In alignment with these efforts, we prioritize incorporating voices from the LGSOC community into the design of our clinical trials. Most recently, we sought feedback from patient advocates to shape the design of our upcoming RAMP 301 trial.
We’re further amplifying the voices of those impacted by LGSOC with a first-of-its-kind, multi-national LGSOC Patient Impact Survey among people diagnosed with LGSOC. Created with leaders from the medical and advocacy communities, including STAAR Ovarian Cancer Foundation, Cure Our Ovarian Cancer, and World Ovarian Cancer Coalition, this global survey reveals the particular challenges with diagnosis, disease management and mental, physical, and emotional well-being experienced by people living with LGSOC. By hearing directly from the people affected by this rare and difficult-to-treat disease, we hope these findings will help drive action and important dialogue to better serve and support patients throughout their journey.
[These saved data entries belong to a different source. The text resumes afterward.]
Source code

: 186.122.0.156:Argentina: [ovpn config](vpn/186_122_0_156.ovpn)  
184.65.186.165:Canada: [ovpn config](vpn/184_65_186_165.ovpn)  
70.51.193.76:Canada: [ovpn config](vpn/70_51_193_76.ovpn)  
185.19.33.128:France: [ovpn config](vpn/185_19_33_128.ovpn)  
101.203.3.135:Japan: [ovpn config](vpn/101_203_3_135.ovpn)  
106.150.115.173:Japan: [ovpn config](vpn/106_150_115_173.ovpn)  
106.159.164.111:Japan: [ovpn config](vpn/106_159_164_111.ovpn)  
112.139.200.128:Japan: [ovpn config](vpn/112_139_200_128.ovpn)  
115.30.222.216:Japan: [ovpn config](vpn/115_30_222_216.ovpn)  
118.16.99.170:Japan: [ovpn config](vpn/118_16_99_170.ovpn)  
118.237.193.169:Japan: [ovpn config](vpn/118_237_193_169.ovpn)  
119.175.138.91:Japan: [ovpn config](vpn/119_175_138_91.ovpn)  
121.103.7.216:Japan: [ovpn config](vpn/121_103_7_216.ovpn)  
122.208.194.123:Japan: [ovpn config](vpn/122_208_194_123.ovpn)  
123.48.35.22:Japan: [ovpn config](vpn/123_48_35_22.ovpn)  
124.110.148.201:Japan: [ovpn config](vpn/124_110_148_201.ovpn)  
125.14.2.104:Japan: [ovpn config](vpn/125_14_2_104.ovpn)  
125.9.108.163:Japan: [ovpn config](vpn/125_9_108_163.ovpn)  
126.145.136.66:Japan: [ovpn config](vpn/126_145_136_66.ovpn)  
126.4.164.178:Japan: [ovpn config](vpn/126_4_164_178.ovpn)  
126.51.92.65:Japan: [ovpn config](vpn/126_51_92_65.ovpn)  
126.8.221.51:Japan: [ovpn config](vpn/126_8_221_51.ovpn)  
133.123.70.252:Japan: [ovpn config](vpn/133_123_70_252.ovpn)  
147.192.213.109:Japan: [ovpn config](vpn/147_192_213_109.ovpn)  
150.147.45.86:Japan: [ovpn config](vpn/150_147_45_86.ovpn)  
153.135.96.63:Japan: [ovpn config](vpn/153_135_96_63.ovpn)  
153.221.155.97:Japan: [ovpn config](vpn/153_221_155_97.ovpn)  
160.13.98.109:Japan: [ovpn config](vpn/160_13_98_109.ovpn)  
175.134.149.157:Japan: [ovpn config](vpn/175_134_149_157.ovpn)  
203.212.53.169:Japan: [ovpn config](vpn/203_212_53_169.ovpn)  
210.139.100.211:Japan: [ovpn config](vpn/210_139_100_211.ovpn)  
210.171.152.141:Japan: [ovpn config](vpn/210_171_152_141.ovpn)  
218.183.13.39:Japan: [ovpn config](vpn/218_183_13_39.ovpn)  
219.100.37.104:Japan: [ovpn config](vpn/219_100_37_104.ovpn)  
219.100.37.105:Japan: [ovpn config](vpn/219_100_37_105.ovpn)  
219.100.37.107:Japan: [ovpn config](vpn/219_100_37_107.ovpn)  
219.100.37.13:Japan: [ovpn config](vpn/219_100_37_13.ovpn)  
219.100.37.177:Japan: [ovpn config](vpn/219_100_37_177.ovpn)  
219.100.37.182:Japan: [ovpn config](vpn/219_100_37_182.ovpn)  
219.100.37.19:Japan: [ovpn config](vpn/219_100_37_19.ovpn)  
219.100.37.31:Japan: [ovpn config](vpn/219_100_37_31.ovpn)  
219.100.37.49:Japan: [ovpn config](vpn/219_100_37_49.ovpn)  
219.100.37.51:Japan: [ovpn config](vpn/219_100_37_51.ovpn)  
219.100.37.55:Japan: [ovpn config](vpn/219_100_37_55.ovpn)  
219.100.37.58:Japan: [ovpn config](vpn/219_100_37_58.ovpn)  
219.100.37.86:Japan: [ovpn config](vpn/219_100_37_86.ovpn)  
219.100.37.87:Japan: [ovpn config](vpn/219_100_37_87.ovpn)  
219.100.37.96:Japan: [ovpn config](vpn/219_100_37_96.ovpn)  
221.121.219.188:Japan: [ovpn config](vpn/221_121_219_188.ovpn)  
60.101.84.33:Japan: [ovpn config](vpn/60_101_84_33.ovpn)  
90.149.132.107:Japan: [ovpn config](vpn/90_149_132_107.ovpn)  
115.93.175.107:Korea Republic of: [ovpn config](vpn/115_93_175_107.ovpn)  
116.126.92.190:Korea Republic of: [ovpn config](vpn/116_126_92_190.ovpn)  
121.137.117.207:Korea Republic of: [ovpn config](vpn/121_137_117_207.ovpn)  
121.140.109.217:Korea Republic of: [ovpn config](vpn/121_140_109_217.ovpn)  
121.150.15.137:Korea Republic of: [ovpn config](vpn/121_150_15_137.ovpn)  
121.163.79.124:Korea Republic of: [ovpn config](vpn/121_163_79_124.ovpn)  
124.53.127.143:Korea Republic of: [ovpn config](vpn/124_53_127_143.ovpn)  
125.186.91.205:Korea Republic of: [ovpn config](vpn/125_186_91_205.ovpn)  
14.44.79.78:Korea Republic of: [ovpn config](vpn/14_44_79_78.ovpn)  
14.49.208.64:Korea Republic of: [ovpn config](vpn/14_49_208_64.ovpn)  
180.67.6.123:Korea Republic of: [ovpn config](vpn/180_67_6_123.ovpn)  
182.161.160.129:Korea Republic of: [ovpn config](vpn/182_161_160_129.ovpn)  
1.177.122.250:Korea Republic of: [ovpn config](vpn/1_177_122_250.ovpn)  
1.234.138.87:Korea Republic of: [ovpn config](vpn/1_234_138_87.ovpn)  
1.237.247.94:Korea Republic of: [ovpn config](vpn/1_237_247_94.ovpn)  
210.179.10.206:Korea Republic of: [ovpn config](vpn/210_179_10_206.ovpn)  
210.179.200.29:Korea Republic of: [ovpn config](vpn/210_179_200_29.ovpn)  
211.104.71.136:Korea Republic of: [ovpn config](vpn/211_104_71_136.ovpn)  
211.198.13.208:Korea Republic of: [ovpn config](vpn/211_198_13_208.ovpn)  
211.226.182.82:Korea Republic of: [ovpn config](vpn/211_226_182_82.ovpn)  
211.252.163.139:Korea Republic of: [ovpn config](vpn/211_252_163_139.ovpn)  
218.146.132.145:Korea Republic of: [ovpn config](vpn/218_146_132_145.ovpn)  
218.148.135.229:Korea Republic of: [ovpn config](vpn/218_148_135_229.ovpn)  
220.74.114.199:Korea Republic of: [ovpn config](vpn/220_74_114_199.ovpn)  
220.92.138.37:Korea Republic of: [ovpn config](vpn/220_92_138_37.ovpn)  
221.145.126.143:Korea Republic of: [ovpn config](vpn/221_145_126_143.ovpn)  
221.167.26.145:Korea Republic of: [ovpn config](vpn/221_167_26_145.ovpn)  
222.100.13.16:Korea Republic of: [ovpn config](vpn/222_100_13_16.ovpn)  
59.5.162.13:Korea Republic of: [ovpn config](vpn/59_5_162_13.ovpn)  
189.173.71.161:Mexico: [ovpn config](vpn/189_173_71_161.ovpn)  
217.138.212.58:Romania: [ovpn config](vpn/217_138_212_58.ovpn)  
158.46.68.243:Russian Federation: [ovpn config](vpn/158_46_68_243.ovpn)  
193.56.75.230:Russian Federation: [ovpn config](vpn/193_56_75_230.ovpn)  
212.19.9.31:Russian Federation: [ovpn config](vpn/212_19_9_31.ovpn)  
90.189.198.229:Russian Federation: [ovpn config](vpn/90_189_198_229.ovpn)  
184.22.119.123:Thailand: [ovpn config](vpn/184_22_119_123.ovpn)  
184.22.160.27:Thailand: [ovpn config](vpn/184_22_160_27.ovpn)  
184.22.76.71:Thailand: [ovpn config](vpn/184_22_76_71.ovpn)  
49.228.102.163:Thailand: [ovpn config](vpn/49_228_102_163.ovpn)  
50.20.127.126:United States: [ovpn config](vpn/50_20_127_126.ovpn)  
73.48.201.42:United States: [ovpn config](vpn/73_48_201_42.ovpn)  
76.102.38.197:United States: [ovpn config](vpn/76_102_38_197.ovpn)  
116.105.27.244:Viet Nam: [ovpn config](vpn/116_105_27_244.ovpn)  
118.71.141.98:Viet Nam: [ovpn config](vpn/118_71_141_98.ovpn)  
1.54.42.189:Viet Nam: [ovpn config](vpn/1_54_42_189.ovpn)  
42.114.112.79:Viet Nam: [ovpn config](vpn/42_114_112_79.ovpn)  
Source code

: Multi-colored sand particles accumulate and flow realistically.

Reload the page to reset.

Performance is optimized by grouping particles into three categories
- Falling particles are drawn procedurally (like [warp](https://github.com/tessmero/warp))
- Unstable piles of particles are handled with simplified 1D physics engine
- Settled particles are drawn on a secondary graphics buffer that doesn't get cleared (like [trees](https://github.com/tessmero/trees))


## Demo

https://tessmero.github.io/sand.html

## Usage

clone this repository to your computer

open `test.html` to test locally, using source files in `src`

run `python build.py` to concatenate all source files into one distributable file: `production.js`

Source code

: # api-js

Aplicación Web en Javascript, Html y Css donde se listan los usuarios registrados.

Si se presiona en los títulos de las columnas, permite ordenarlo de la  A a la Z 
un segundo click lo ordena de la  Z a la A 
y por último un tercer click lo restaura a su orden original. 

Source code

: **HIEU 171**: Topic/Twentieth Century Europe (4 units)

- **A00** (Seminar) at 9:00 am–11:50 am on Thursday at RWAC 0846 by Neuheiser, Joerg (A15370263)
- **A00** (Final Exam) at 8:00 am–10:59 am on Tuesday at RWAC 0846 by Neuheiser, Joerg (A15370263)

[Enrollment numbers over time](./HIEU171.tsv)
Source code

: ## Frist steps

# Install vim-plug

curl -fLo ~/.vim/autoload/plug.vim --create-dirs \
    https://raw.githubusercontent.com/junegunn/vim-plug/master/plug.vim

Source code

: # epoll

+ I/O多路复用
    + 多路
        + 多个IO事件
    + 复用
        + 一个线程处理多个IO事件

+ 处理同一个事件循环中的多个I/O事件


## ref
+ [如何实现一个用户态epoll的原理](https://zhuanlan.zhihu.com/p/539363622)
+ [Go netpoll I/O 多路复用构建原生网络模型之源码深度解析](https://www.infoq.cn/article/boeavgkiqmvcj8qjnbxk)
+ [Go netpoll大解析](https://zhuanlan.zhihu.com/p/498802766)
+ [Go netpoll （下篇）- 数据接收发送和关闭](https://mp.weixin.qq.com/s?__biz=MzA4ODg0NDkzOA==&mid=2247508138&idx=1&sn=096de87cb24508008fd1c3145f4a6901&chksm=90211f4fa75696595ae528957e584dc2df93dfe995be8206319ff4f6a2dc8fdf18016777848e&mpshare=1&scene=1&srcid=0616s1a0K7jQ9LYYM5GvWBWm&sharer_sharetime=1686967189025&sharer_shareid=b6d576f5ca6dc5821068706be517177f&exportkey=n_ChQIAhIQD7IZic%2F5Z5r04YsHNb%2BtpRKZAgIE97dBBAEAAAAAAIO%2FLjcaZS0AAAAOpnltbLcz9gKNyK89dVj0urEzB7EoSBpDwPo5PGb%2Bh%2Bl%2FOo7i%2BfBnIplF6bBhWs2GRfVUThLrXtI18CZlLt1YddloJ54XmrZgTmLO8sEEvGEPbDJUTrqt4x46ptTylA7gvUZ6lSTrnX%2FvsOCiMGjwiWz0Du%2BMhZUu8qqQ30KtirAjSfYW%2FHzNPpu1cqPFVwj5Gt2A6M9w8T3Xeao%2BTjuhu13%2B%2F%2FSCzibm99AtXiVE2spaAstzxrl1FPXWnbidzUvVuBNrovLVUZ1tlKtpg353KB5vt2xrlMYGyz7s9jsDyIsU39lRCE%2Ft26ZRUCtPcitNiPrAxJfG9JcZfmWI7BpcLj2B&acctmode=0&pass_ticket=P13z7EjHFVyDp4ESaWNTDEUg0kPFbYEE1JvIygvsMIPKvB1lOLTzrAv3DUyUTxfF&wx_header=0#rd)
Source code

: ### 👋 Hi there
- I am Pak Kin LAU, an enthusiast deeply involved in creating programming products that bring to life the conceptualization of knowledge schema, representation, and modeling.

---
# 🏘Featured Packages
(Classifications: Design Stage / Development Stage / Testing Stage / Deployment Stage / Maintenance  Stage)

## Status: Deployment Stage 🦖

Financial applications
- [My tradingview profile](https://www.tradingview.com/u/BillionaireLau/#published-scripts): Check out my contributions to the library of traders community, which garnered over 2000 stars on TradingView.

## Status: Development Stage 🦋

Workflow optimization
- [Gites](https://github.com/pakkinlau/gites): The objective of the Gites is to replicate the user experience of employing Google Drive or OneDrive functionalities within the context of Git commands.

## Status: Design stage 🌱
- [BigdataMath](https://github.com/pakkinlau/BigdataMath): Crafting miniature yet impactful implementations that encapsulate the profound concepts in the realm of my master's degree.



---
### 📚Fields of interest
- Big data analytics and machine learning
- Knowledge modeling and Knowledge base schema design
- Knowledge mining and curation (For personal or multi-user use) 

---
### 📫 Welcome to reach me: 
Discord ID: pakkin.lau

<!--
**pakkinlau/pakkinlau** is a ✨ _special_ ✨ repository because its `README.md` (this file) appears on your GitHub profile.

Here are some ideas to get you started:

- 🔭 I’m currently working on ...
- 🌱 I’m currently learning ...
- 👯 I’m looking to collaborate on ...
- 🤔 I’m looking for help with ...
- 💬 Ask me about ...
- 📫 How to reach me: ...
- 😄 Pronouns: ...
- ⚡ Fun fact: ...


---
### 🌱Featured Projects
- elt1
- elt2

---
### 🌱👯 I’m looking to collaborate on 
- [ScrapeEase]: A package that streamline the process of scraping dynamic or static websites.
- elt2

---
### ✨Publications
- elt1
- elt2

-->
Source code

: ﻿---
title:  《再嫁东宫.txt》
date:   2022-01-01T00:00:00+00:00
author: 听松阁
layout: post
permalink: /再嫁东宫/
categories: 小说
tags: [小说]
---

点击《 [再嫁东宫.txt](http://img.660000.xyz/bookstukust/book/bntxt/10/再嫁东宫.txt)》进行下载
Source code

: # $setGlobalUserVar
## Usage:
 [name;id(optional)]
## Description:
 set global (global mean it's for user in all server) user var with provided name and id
So, whether it’s through our progressing clinical trials or our extensive LGSOC community engagement initiatives, we are proud to continue serving the LGSOC community on every level. I firmly believe that by bridging innovative research with robust community engagement, we create an empowering environment where those impacted by LGSOC feel heard, understood and supported.
It is in this space that we can truly unpack the complexities of a rare ovarian cancer and work to finally turn potential into desperately needed new therapies for those affected by this disease.